Problem description ▸
Return, word for word, the lines of the listing below from the one with "pinky dip: (247, 243)" through the one with "thumb tip: (267, 137)", and no other lines.

Record set ▸
______________________________
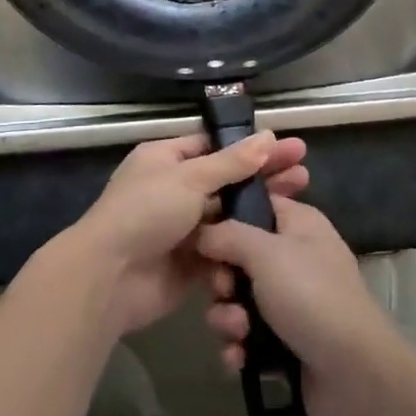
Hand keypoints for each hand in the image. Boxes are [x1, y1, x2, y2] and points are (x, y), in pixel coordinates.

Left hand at [67, 132, 308, 336]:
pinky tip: (281, 238)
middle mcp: (174, 190)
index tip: (287, 147)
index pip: (214, 146)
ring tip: (302, 199)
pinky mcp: (192, 261)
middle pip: (227, 179)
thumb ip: (231, 163)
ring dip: (260, 208)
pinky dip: (247, 243)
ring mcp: (183, 227)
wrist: (110, 278)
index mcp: (166, 160)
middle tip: (305, 171)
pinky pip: (225, 248)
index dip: (251, 147)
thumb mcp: (189, 179)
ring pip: (229, 214)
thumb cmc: (145, 212)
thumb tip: (267, 137)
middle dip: (264, 175)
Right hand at [195, 196, 413, 415]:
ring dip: (228, 318)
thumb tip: (202, 232)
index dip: (224, 217)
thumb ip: (228, 235)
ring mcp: (289, 303)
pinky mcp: (283, 343)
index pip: (254, 205)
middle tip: (225, 290)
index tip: (199, 233)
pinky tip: (240, 359)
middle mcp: (293, 258)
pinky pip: (245, 338)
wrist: (354, 376)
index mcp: (298, 224)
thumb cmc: (311, 297)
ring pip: (237, 300)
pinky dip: (238, 347)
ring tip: (238, 332)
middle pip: (237, 257)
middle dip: (222, 280)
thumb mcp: (267, 253)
______________________________
Your response ▸
pinky dip: (247, 243)
ring mcp: (183, 227)
wrist: (110, 278)
index mcp: (166, 160)
middle tip: (305, 171)
pinky pip: (225, 248)
index dip: (251, 147)
thumb mcp: (189, 179)
ring pip: (229, 214)
thumb cmc: (145, 212)
thumb tip: (267, 137)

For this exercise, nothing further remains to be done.